• [WHAT NEEDS TO BE DONE] Below are some records. Print exactly the lines between the one holding "right elbow: (106, 342)" and the one holding "right hip: (102, 135)", inclusive, and nothing else.

※ ※ ※

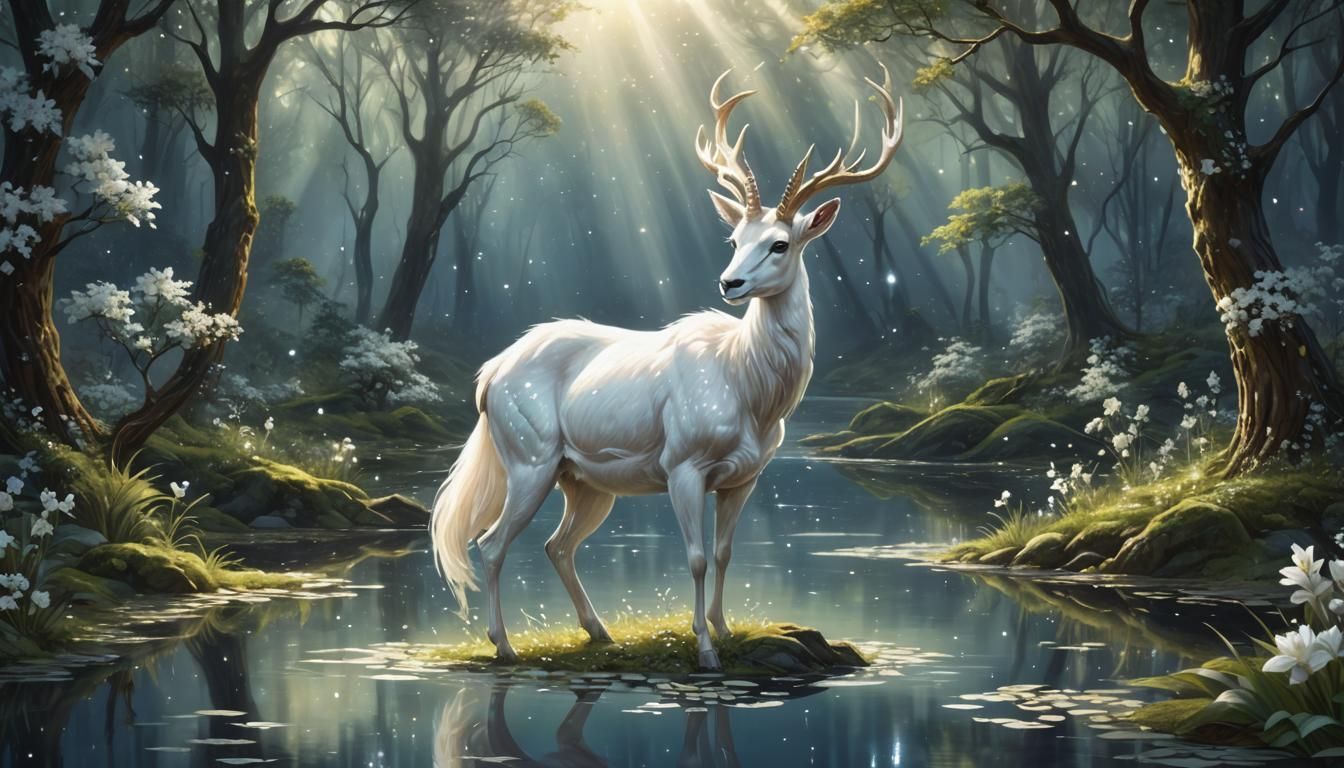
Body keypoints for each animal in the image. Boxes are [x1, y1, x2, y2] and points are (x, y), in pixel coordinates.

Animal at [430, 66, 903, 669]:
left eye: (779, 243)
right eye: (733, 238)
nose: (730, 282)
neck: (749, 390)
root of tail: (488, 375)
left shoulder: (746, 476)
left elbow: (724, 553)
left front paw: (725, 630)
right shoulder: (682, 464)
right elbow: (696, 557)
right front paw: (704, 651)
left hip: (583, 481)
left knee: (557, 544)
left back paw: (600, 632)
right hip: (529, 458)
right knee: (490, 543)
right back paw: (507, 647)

※ ※ ※

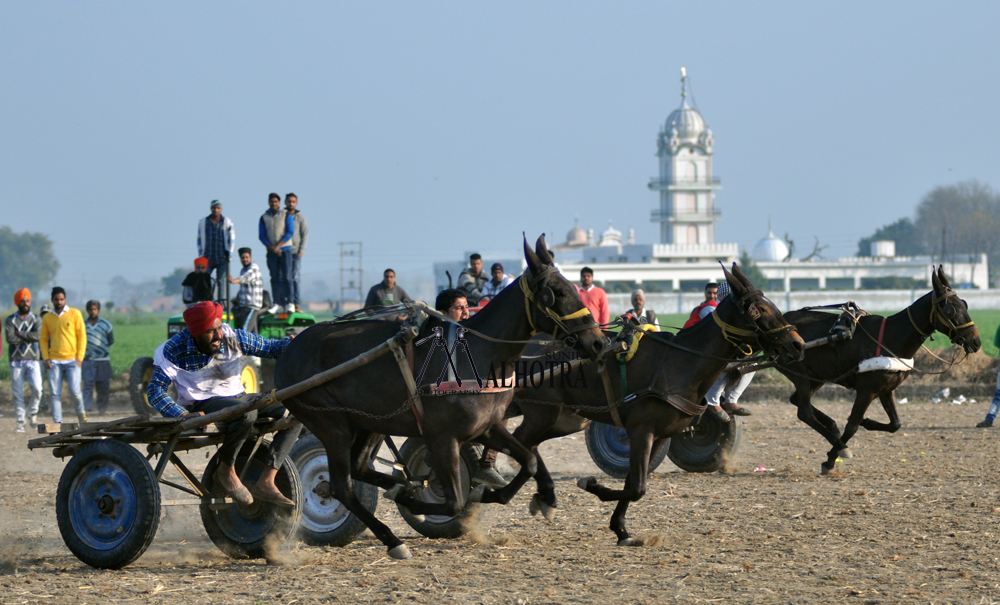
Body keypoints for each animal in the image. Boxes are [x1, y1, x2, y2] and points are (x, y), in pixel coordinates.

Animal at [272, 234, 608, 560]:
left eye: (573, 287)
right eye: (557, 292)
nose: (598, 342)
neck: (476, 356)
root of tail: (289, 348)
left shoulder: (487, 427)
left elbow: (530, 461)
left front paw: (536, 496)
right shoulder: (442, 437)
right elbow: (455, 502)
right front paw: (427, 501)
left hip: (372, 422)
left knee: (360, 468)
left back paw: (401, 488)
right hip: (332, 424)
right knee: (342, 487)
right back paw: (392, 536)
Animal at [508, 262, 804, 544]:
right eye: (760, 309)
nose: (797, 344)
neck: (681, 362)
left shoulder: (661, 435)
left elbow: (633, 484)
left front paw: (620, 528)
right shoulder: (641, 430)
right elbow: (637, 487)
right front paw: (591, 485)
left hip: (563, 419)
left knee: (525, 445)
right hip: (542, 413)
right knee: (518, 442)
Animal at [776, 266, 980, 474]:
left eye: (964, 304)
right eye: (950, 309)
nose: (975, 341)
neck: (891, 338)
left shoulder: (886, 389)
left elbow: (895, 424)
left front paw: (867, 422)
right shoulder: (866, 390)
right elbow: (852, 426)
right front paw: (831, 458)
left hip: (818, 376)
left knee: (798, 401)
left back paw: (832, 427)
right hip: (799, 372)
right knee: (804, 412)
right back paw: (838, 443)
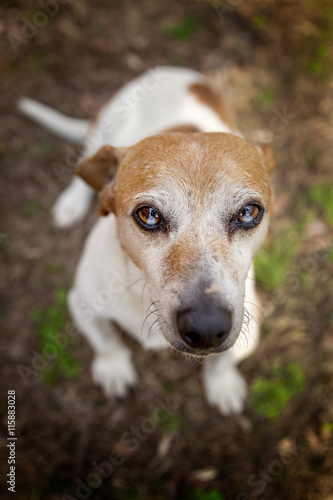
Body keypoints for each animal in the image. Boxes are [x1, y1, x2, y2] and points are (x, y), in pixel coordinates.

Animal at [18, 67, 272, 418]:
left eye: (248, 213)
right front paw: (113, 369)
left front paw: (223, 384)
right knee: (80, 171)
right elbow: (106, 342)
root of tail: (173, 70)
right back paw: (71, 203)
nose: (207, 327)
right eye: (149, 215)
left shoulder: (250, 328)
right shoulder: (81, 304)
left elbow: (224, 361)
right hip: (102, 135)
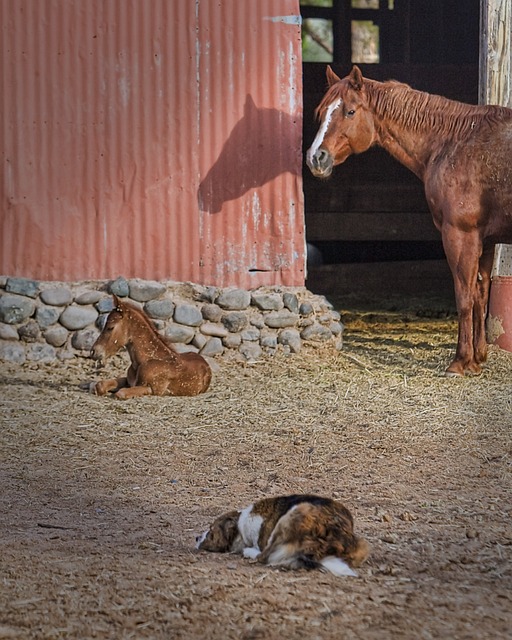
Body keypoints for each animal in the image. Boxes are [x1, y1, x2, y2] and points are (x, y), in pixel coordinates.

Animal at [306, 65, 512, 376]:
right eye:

※ ※ ※

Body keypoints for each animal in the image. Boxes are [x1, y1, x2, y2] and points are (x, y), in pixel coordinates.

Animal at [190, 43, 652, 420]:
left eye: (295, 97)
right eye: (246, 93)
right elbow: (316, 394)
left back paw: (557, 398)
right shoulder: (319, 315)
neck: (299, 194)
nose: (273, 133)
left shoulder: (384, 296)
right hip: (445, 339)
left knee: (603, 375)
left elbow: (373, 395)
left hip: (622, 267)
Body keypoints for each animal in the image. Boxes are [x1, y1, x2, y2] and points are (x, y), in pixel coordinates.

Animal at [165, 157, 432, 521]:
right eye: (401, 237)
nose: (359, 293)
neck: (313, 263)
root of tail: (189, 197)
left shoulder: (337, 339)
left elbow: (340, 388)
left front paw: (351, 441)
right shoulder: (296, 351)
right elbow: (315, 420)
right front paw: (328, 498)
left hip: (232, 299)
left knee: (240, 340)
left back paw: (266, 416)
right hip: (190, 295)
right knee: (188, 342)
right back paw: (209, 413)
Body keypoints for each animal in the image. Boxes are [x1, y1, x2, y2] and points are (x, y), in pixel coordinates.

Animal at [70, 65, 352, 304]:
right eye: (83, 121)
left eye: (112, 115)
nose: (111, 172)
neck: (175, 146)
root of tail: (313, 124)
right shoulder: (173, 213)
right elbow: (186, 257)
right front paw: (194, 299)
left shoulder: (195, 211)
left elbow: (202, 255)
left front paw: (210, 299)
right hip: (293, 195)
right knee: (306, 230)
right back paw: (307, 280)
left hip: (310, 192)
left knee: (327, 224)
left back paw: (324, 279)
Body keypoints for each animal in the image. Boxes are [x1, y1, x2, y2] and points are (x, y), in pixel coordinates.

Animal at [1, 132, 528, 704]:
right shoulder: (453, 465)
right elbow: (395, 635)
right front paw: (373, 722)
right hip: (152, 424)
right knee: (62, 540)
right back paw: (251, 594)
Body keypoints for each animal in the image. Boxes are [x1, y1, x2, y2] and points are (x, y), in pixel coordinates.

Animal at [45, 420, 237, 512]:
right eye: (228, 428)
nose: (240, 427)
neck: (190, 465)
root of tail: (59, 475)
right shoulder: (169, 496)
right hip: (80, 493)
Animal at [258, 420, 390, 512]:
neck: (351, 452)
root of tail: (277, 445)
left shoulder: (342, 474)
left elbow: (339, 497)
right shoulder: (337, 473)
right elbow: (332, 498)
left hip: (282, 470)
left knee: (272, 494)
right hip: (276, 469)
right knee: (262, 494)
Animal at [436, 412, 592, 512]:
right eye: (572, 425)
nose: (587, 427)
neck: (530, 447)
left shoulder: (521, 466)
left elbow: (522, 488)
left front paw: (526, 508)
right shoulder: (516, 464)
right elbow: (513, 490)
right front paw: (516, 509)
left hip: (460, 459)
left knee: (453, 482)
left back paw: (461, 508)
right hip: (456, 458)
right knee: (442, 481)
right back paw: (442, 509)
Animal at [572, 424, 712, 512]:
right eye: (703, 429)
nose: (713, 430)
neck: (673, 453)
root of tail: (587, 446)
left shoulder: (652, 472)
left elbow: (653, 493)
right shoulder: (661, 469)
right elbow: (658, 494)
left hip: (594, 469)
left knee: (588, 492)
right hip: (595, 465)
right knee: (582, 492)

※ ※ ※

• [RESULT FOR THIS EXERCISE]
right elbow: (106, 342)
root of tail: (173, 70)
right back paw: (71, 203)
nose: (207, 327)
right eye: (149, 215)
left shoulder: (250, 328)
right shoulder: (81, 304)
left elbow: (224, 361)
right hip: (102, 135)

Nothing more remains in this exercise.